I’m always amazed how many people don’t know their neighborhoods. You ask them where a street is and they look drunk at 8 o’clock in the morning.
“But you live here…it’s a main street.”
“Yeah, I know…I dunno.”
After asking my seventh person who starts saying I’m going in the wrong direction, I hear a crackly voice behind me.
“No she ain’t…she’s goin right…she just needs to make a left…just in a half hour is all.”
A half hour.
I turn around and there’s man in a ripped Yankees jacket and pajama bottoms with his private parts jangling out like car keys.
There was no time to be appalled…I WAS LATE.
He then points, like an Irish Setter, and says,”Yous goin right, but it’s a laaaang, laaaang ways?”
How is it, a half naked man is the only one who knows where Queen of All Saints Church is, an apparent landmark?
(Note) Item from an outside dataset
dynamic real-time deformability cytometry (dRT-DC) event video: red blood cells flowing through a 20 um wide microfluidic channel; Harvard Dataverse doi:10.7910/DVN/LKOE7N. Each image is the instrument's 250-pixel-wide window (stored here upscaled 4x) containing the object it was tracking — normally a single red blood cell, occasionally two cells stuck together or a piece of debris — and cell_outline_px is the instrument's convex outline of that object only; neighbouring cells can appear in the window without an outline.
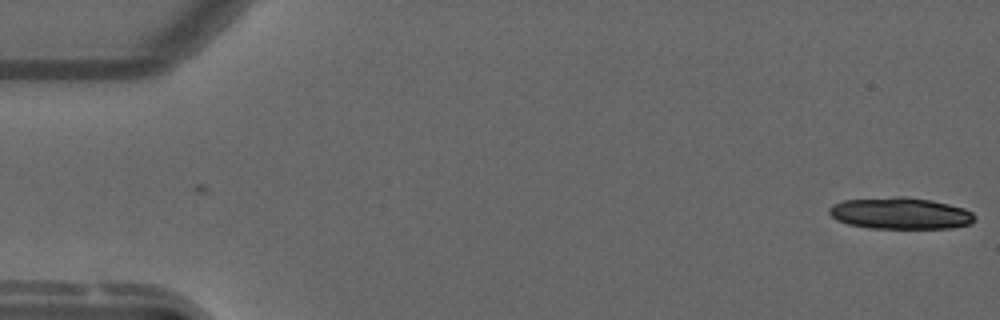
{"species": "common noctule bat (a hibernating species)", "species_latin": "Nyctalus noctula", "temperature_condition": "warm", "stored_images_in_passage": 4, "camera_frame_rate_fps": 3000, "um_per_image_px": 0.085, "animal": {"sex": "male", "forearm_length_mm": 52.5}, "frame": {"image": 1, "passage_image": 4, "time_ms": 1.0, "image_size_px": [1000, 320], "cell_outline_px": [[976, 220], [972, 224], [952, 228], [868, 228], [848, 224], [836, 220], [828, 212], [828, 208], [832, 204], [844, 200], [896, 196], [904, 196], [928, 200], [948, 204], [964, 208], [972, 212], [976, 216]], "centroid_in_image_um": [76.53, 18.13], "position_along_channel_um": 8.5, "area_um2": 26.99}}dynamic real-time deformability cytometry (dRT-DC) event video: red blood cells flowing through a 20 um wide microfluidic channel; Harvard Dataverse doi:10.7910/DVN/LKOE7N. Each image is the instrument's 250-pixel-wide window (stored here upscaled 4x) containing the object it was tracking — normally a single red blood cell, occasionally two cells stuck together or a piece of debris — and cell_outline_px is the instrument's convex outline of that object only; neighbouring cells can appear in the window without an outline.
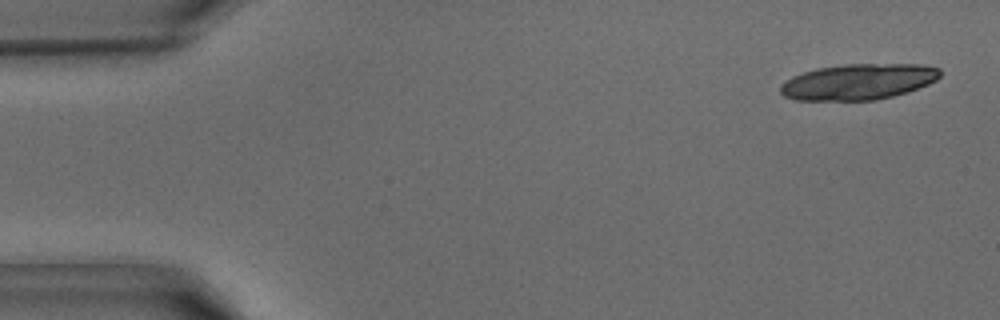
{"species": "common noctule bat (a hibernating species)", "species_latin": "Nyctalus noctula", "temperature_condition": "warm", "stored_images_in_passage": 17, "camera_frame_rate_fps": 3000, "um_per_image_px": 0.085, "animal": {"sex": "male", "body_mass_g": 15.6}, "frame": {"image": 1, "passage_image": 2, "time_ms": 0.333, "image_size_px": [1000, 320], "cell_outline_px": [[940, 76], [936, 80], [928, 84], [908, 92], [876, 100], [796, 100], [784, 96], [780, 92], [780, 84], [792, 76], [816, 68], [844, 64], [920, 64], [940, 68]], "centroid_in_image_um": [72.95, 6.95], "position_along_channel_um": 12.0, "area_um2": 33.47}}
“Tell me again, so I can write it down.”
I started rummaging for a pen.
“I got one,” he says, handing me a Bic that’s been significantly bitten.
In a very competent way he tells me step by step, how to go.
I thank him praying he was right, and by golly, he was.
But what occurred to me later when I had calmed down enough to go over what had happened…how oblivious I truly was to his balls blowing in the breeze.
I was late, that’s all I knew, and his porn-like ensemble made very little difference to me.
I’m a New Yorker alright.
Live and let live, act as if, and get me to the church on time.